- GIVEN TASK 1 -
In the forum thread about using a mountain bike rear derailleur with an Ultegra shifter, which derailleur did Ventruck pair with 6600 Ultegra shifters?
- GIVEN TASK 2 -
Supply the next part of the forum thread about using a mountain bike rear derailleur with an Ultegra shifter, picking up after its final line.

- PASSAGE SHOWN -
________________________________________
# Mountain bike rear derailleur with Ultegra shifter



## robwh9 (Sep 2, 2004)

I want to lower the gearing of my road bike by using a mountain bike cassette and a compatable mountain bike rear derailleur (longer chain too). Will this work with an Ultegra (road) shifter? I mean, does an Ultegra shifter pull as much cable as an mtb shifter?


----------



## cxwrench (Nov 9, 2004)

holy crap this has been covered numerous times this year and last. if you have shimano 10 speed road shifters, you need a shimano 9 speed mtb derailleur, and a 10 speed mtb cassette. a shimano 10 speed dyna-sys derailleur will NOT work. i'd recommend going w/ an 'older' style derailleur vs a 'shadow' type, that way you can switch back and forth and use the same cable/housing if you want to.


----------



## tednugent (Apr 26, 2010)

for new (not used).... Shimano has gone shadow for XTR, Saint (DH), XT, and SLX ....

Left with a Deore M591 or Alivio M430....

imo,...
XTR = Dura Ace
XT = Ultegra
SLX = 105

Deore = Tiagra
Alivio = Sora/2300


----------



## Ventruck (Mar 9, 2009)

cxwrench said:


> holy crap this has been covered numerous times this year and last. if you have shimano 10 speed road shifters, you need a shimano 9 speed mtb derailleur, and a 10 speed mtb cassette. a shimano 10 speed dyna-sys derailleur will NOT work. i'd recommend going w/ an 'older' style derailleur vs a 'shadow' type, that way you can switch back and forth and use the same cable/housing if you want to.


Indeed a tired out topic. Been discussed at numerous boards at this point.

but yeah to add to the testimonies OP: I had 6600 Ultegra shifters going to a M581 LX long cage derailleur. Mainly did it because my 105 RD had a stiff pivot. Never bothered changing back when I fixed that.

Really don't get the point of ted mentioning that hierarchy ladder.


----------



## tednugent (Apr 26, 2010)

someone is bound to ask about the hierarchy of the MTB groups.

If someone spent money to buy an Ultegra... I think someone would like a MTB equivalent of the Ultegra for the Shimano quasi-WiFLi setup


----------



## MMinSC (Nov 19, 2011)

Hate to say it, but folks were running MTB r/d with STI setups before SRAM ever though of "WiFli". I've run both...
Force with X9 R/D and Shimano STI (Ultegra and D/A) with XT and XTR R/Ds. The Shimano works better. Currently running D/A 7800 with XTR mid cage on my CX bike. Works perfectly. Can't tell a difference between XTR and D/A.


----------



## tednugent (Apr 26, 2010)
________________________________________
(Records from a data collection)
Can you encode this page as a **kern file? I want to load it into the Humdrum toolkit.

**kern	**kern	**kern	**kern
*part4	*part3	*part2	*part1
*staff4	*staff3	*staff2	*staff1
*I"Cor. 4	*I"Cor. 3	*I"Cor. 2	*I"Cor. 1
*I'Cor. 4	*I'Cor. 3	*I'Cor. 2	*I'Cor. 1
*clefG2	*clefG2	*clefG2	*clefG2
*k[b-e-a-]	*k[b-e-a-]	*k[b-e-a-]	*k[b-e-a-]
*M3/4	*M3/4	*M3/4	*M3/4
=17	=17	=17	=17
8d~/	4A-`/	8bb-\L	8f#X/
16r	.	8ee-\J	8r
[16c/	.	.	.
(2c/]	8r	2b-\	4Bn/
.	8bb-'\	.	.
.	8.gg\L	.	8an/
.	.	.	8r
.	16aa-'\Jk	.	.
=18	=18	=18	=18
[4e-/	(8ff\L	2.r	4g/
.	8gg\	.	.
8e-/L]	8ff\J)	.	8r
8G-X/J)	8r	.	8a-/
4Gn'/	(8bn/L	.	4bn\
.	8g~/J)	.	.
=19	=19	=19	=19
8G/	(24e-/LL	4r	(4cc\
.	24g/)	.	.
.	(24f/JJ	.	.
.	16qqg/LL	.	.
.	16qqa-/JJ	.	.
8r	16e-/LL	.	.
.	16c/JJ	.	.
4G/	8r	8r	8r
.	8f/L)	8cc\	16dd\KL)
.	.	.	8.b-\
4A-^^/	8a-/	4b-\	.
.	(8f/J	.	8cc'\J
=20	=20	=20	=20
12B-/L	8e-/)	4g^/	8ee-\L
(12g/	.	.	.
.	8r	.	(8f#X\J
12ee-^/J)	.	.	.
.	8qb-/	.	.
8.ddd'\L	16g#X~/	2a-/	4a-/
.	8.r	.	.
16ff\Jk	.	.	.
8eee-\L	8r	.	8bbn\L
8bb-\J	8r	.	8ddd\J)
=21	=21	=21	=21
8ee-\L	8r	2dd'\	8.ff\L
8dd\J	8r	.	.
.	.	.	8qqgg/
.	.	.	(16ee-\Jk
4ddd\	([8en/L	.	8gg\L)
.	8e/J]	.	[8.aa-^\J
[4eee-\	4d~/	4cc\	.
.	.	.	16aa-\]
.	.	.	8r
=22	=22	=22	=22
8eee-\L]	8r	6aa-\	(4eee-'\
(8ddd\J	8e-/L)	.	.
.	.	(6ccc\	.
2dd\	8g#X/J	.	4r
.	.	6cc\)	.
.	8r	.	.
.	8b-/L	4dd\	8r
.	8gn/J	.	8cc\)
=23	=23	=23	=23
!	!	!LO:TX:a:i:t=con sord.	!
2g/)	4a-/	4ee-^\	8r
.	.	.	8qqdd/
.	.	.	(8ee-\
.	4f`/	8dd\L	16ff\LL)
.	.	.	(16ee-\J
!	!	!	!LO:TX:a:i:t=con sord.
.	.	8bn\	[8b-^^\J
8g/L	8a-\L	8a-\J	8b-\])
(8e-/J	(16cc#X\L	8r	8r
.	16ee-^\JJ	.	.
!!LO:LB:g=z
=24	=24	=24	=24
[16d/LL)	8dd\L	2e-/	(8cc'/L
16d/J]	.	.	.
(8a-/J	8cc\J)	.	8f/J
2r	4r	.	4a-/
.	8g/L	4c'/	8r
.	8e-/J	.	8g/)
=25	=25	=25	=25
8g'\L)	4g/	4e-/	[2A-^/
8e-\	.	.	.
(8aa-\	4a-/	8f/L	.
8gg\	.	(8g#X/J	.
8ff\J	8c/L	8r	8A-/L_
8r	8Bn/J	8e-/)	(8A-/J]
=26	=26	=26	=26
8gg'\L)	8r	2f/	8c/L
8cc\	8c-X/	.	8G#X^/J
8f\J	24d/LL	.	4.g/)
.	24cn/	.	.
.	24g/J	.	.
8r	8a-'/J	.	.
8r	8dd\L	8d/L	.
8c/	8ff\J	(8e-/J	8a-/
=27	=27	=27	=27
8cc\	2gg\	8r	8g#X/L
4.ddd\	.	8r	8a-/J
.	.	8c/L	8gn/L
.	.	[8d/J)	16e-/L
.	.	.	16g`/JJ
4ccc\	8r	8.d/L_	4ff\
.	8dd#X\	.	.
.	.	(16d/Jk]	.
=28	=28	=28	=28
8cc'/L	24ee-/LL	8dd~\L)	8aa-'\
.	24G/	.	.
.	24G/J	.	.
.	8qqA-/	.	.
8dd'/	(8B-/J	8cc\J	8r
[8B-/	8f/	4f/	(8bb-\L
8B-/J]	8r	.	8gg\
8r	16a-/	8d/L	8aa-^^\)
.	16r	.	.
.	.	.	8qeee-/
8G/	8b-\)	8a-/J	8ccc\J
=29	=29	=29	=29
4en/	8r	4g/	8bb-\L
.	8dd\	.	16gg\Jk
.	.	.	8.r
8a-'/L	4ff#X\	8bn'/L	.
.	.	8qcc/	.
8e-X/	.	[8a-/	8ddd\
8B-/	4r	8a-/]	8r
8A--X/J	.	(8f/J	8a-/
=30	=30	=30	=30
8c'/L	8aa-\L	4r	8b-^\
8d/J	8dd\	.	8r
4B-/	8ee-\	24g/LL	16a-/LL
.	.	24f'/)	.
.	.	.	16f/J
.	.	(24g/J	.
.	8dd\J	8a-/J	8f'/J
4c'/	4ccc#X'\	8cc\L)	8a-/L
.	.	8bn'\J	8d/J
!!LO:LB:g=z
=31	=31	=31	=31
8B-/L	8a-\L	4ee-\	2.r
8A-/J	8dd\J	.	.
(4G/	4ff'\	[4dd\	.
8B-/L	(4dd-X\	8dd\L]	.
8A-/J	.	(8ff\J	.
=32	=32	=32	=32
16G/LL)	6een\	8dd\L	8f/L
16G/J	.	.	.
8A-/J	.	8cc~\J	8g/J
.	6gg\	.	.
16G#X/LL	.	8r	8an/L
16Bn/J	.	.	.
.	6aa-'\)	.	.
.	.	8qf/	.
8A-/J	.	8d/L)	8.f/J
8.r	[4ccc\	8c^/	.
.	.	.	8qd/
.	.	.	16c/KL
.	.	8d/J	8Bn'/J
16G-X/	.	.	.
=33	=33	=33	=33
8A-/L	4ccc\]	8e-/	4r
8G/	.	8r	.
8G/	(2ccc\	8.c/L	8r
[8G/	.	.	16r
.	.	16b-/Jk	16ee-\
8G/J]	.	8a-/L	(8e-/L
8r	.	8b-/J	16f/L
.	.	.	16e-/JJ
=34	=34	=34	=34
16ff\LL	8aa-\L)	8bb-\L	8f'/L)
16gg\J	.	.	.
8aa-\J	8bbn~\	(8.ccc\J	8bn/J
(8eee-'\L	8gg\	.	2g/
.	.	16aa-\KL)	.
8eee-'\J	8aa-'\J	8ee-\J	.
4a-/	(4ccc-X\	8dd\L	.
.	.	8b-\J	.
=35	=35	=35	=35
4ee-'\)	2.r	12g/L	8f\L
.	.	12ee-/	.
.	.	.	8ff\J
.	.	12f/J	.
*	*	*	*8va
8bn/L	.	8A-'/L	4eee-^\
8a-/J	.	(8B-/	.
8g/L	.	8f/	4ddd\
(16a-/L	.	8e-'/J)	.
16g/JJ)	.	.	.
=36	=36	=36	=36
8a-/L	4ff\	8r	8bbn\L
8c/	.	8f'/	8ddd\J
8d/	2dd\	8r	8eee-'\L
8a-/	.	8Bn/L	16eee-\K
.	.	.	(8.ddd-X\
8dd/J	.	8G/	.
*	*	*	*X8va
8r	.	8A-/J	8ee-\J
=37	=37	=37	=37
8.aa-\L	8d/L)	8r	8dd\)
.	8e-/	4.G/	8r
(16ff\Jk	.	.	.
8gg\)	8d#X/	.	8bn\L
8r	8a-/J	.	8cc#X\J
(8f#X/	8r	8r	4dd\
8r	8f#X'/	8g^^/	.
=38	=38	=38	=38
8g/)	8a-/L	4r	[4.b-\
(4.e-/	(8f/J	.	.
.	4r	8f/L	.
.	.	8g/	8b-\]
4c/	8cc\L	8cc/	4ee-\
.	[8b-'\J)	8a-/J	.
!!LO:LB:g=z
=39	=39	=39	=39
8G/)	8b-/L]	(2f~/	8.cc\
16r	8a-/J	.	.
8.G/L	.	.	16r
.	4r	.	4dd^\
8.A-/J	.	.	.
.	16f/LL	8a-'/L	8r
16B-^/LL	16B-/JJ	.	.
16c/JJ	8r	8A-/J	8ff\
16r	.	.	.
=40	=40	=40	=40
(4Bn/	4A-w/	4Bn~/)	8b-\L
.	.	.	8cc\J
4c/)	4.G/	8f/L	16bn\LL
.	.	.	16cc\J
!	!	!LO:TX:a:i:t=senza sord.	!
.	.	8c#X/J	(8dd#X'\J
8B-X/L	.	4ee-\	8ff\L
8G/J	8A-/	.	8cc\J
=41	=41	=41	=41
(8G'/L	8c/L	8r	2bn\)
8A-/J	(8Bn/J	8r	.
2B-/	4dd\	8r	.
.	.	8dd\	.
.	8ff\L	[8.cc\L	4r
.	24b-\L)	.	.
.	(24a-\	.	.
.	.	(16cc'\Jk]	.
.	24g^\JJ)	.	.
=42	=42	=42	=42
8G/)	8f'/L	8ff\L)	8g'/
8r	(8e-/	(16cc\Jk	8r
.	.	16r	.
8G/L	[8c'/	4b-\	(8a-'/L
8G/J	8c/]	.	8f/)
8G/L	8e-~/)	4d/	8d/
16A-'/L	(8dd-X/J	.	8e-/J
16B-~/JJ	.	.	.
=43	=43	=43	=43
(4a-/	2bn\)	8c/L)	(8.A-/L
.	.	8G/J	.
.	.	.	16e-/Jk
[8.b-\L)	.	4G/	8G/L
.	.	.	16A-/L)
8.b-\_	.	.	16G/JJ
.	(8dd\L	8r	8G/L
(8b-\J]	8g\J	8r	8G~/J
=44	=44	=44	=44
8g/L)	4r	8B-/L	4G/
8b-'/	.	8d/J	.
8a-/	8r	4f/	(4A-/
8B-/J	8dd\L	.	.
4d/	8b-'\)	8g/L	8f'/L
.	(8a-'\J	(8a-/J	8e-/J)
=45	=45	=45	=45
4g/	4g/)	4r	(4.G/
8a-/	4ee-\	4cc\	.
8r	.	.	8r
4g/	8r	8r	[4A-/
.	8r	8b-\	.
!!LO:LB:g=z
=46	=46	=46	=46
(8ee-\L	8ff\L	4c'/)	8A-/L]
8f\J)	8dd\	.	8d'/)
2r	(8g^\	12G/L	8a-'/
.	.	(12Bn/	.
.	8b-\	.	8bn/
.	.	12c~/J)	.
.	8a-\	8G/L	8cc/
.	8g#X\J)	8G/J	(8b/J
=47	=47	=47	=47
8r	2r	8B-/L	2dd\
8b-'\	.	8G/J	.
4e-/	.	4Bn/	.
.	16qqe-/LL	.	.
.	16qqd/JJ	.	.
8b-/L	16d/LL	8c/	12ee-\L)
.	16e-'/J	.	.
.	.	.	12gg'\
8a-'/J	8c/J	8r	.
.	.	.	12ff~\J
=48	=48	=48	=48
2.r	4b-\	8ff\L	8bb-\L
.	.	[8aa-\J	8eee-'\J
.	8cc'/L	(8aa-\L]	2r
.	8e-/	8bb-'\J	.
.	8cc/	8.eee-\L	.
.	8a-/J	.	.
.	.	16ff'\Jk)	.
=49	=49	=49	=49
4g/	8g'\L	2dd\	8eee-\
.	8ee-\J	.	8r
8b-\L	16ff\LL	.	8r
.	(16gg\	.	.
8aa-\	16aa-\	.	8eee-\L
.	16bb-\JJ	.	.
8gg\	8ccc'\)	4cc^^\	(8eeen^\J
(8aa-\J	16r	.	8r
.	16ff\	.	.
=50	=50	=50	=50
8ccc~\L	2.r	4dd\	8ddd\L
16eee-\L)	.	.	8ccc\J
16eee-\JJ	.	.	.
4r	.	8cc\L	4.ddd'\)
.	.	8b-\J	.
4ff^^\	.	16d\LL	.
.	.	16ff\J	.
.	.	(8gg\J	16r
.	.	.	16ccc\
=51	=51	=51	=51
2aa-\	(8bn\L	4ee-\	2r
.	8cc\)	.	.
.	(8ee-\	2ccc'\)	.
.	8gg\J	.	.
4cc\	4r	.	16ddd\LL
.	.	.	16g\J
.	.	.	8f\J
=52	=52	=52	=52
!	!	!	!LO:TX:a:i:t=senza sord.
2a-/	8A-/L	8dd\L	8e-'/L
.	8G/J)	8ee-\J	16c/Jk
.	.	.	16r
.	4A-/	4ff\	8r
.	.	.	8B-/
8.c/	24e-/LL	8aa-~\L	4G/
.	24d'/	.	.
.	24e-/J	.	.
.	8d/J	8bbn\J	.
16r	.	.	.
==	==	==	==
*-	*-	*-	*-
________________________________________
- RESULT 1 -
An M581 LX long cage derailleur.

- RESULT 2 -
MMinSC said:


> Hate to say it, but folks were running MTB r/d with STI setups before SRAM ever though of "WiFli". I've run both...
> Force with X9 R/D and Shimano STI (Ultegra and D/A) with XT and XTR R/Ds. The Shimano works better. Currently running D/A 7800 with XTR mid cage on my CX bike. Works perfectly. Can't tell a difference between XTR and D/A.


"Kansas" Bob Sutton has been a huge proponent of the MTB gearing for quite some time, well before SRAM introduced WiFLi in the Apex, while people have been berating him for using MTB cassettes/RD's.


----------



## MMinSC (Nov 19, 2011)

tednugent said:


> "Kansas" Bob Sutton has been a huge proponent of the MTB gearing for quite some time, well before SRAM introduced WiFLi in the Apex, while people have been berating him for using MTB cassettes/RD's.


Never used anything bigger than a 38/28, but it's nice knowing the options are there. I run MTB R/Ds on the CX bikes b/c they have proven to be a bit tougher. (knocks on wood)


----------



## Bostic (Nov 17, 2008)

I reversed the B screw on a 6703 mid cage Ultegra rear dérailleur to get clearance for a 10 speed XT 11-32 cassette on our Cannondale road tandem. It came with an IRC11-32 cassette that shifted terrible. For whatever reason the 32 cog on the IRC cleared the pulley but the Shimano would not until I did the reversal.


----------



## robwh9 (Sep 2, 2004)

MMinSC said:


> Hate to say it, but folks were running MTB r/d with STI setups before SRAM ever though of "WiFli". I've run both...
> Force with X9 R/D and Shimano STI (Ultegra and D/A) with XT and XTR R/Ds. The Shimano works better. Currently running D/A 7800 with XTR mid cage on my CX bike. Works perfectly. Can't tell a difference between XTR and D/A.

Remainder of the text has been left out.